More simple and effective for clients
Luc Gibour's testimony
The Mutuelle Nationale des Hospitaliers (MNH) is a long-standing player in the health and contingency sector, and provides insurance services to more than one million policyholders. The company has been swept by a cultural revolution in recent years, and senior management has revised the company's key processes in close cooperation with shop floor teams. The goal is to decompartmentalise the company in order to enhance its operational efficiency and give full customer satisfaction. Luc Gibour, Deputy Managing Director of MNH, explains more.
The project is not called "Operational efficiency" by accident. Its purpose is to bring all of MNH's activities under a continuous improvement umbrella as part of a customer-centred approach. "In the early 2010s, the company had a silo mind-set. Each main department had a set of tasks and mainly worked within their scope of responsibility. Fairly logically, when we launched projects requiring a cross-functional approach, we realised that these operating practices reduced our effectiveness and could limit our capacity for grow".
MNH launched a project for a trial period in the Customer Services Department, as the primary interface between clients and its sales force, on the one hand, and the operational implementation of its policies on the other.
The first Percée ("breakthrough") in the process came with a three-day exercise designed to eliminate waste and simplify tasks for teams and customers.

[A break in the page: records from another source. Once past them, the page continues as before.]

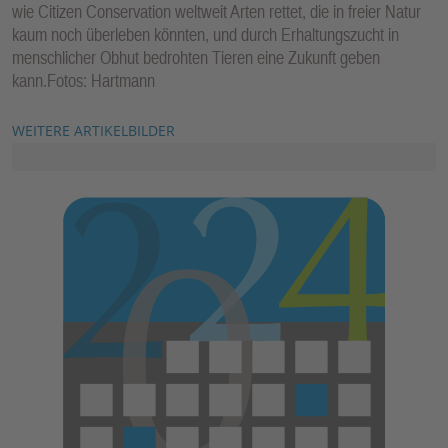
wie Citizen Conservation weltweit Arten rettet, die in freier Natur
kaum noch überleben könnten, und durch Erhaltungszucht in
menschlicher Obhut bedrohten Tieren eine Zukunft geben
kann.Fotos: Hartmann
WEITERE ARTIKELBILDER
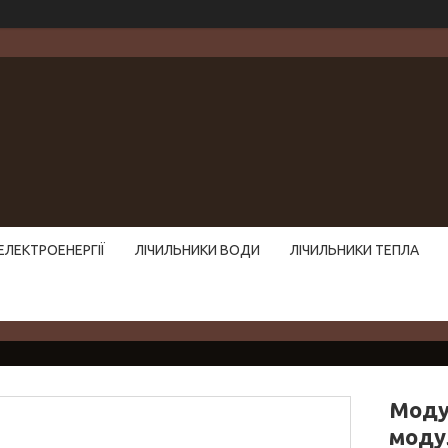
ЕЛЕКТРОЕНЕРГІЇ
ЛІЧИЛЬНИКИ ВОДИ
ЛІЧИЛЬНИКИ ТЕПЛА
Моду
модул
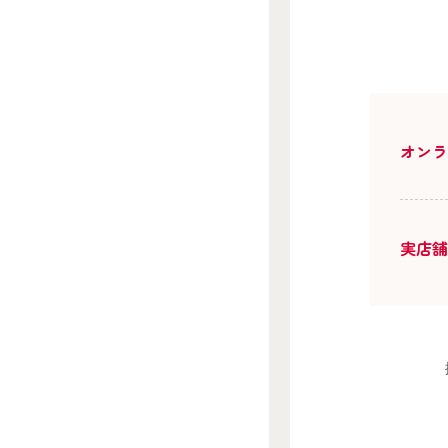
オン
実店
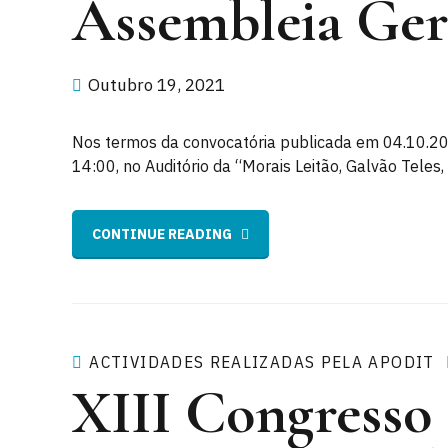
Assembleia Ger
Outubro 19, 2021
Nos termos da convocatória publicada em 04.10.20
14:00, no Auditório da “Morais Leitão, Galvão Teles,
CONTINUE READING
ACTIVIDADES REALIZADAS PELA APODIT
XIII Congresso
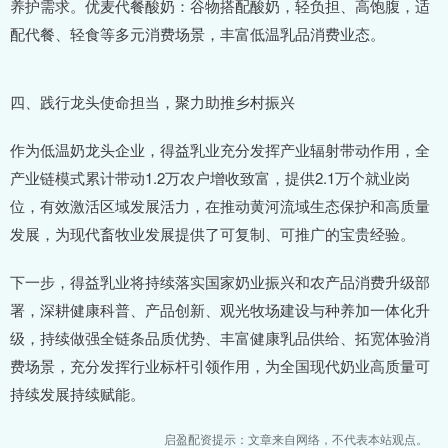
养护需求。优麦代餐酸奶：谷物搭配酸奶，轻负担、高饱腹，适
配代餐、轻食等多元消费场景，丰富低温乳品消费业态。
四、践行龙头使命担当，聚力助推乡村振兴
作为低温奶龙头企业，得益乳业充分发挥产业辐射带动作用，全
产业链模式累计带动1.2万农户增收致富，提供2.1万个就业岗
位，有效激活区域发展活力，在推动黄河流域生态保护和高质量
发展，为现代畜牧业发展提供了可复制、可推广的宝贵经验。
下一步，得益乳业将持续落实国家奶业振兴和农产品消费升级部
署，深耕健康科普、产品创新、观光牧场建设与种养加一体化升
级，持续做强全链条品质优势、丰富健康乳品供给、拓宽体验消
费场景，充分发挥行业标杆引领作用，为全国现代奶业高质量可
持续发展持续赋能。
启盈配资提示：文章来自网络，不代表本站观点。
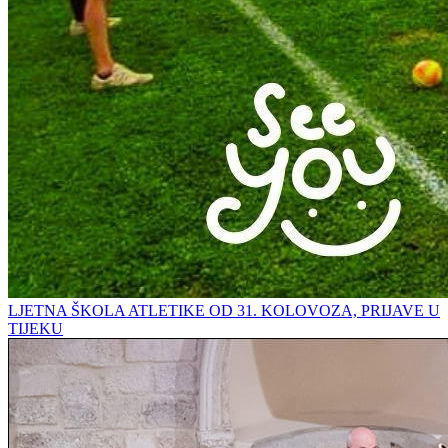
LJETNA ŠKOLA ATLETIKE OD 31. KOLOVOZA, PRIJAVE U
TIJEKU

"With help from Quaternaire, we unpacked each stage in the policy underwriting process, from the customer to the policy manager, by teaming up our employees with contacts who, in hospitals, act as our go-betweens with policyholders and prospects; we even involved a customer panel in the process". This participatory method marked a break with MNH's conventional modus operandi, and reflects how it hopes to operate in the future: innovative, dynamic and responsive, with quick results.
A total of thirty people spent three days challenging and remodelling MNH's work processes. "We organised as many workshop as there were stages in the process, and each sub-group took part in all of the workshops": this major undertaking enabled participants to discuss ideas, challenge each other and identify best practices and practices without added value and lastly to formalise the most effective process for the customer. "This working method raised people's awareness of the challenges we all face and the role they play in achieving the common goal. Our aim was to modernise and decompartmentalise our practices, and this is what we achieved. We wanted tangible outcomes, and that's what we got, particularly in terms of service quality and financial gains". For example, the registration period for a new policy was cut by seven days by eliminating needless toing-and-froing between departments. Another example is the redirection of time released (equivalent to 2.2 FTE) to tasks with higher added value, such as outgoing calls to maintain our customer relations.
Examples of Underwriting process gains
- New policy registration period: reduced by 7 days
- Savings: €166,000
- Time released: 2.2 FTE
- Payment period: 3 days instead of 5
Shared success
After seven months of effort by teams, the work done and results obtained were presented to head office employees. "Our business plan is implemented in close cooperation with shop floor teams; their ownership of this project is the key to its success. The one-day event in January, attended by over 300 employees, was an opportunity to highlight the progress made and to encourage as many people as possible to support the continuous improvement approach."

Visual Management: day-to-day continuous improvement
Six months later, Visual Management was implemented in three policy units and the payment recovery unit. "Visual Management is a means by which process-improvement approaches are applied on a day-to-day basis. Event rituals are used to source suggestions within individual departments. This approach improves our effectiveness: it embeds continuous improvement as a reflex, to the benefit of customers."
Building on the success of the policy underwriting project, senior management decided to extend these breakthroughs to Contacts and Purchasing, and to equip the Information Systems Department with a Visual Management approach.
"The method is being taken up across the company: we've been getting a lot of requests from operational departments - that's the price of success!"
And the cultural revolution has only just begun. According to Luc Gibour: "We need to work within a timeframe and to extend this problem-solving method to the whole company, driven by a genuine determination on the part of the company to implement the solutions of people engaged in the processes on a day-to-day basis in order to improve MNH's overall efficiency. That's what senior management is committed to doing." Following a recent acquisition by MNH, for example, the company expects to "apply the Percée method to strengthen synergies between us, the parent company, and the subsidiaries that have joined us. We don't have the same services but we work with the same clients. We really need to clarify our practices to produce the added value expected when we made these acquisitions. To this extent, the process we have initiated is a lever for developing our cultures and a key driver of added value in our market!"
MNH Group
The world's first health and social insurance company, MNH (Mutuelle Nationale des Hospitaliers) has more than one million policyholders, health and contingency combined. Founded in 1960, it now employs 940 people throughout France and has a turnover of nearly €700 million.